Provided data →
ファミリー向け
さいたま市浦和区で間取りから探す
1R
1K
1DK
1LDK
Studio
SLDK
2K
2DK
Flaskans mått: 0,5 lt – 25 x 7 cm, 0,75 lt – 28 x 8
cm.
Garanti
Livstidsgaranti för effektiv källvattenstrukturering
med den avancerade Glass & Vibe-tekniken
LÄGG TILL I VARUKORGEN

==

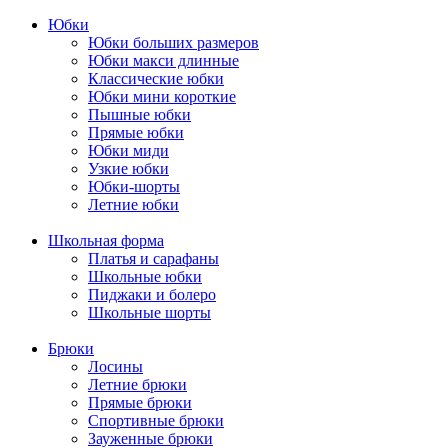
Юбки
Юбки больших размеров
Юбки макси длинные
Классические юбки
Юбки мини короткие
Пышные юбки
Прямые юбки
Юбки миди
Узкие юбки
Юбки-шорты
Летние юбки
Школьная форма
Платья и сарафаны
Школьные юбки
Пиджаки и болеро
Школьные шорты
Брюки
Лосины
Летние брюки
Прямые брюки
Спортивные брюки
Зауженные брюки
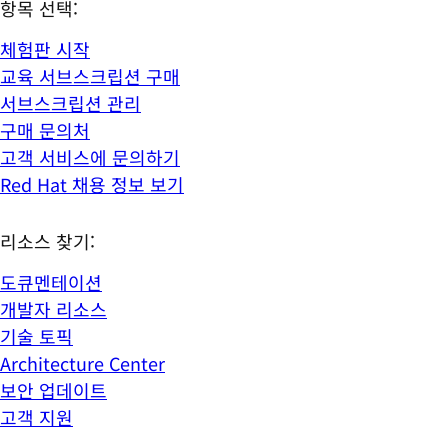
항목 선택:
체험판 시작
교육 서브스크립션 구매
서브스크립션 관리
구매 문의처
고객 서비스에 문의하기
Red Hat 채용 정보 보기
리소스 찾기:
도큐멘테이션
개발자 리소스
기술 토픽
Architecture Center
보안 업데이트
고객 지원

Task requirements →
Using the data above, extract exactly the lines from the one that holds "Юбки макси длинные" to the one that holds "Зауженные брюки", both ends included, and no others.

Answer to this problem →
Юбки макси длинные
Классические юбки
Юбки мини короткие
Пышные юбки
Прямые юбки
Юбки миди
Узкие юбки
Юбки-шорты
Летние юбки
Школьная форма
Платья и сарафаны
Школьные юбки
Пиджаки и болеро
Школьные шорты
Брюки
Лосины
Летние брюки
Прямые брюки
Спортивные брюки
Зауженные брюки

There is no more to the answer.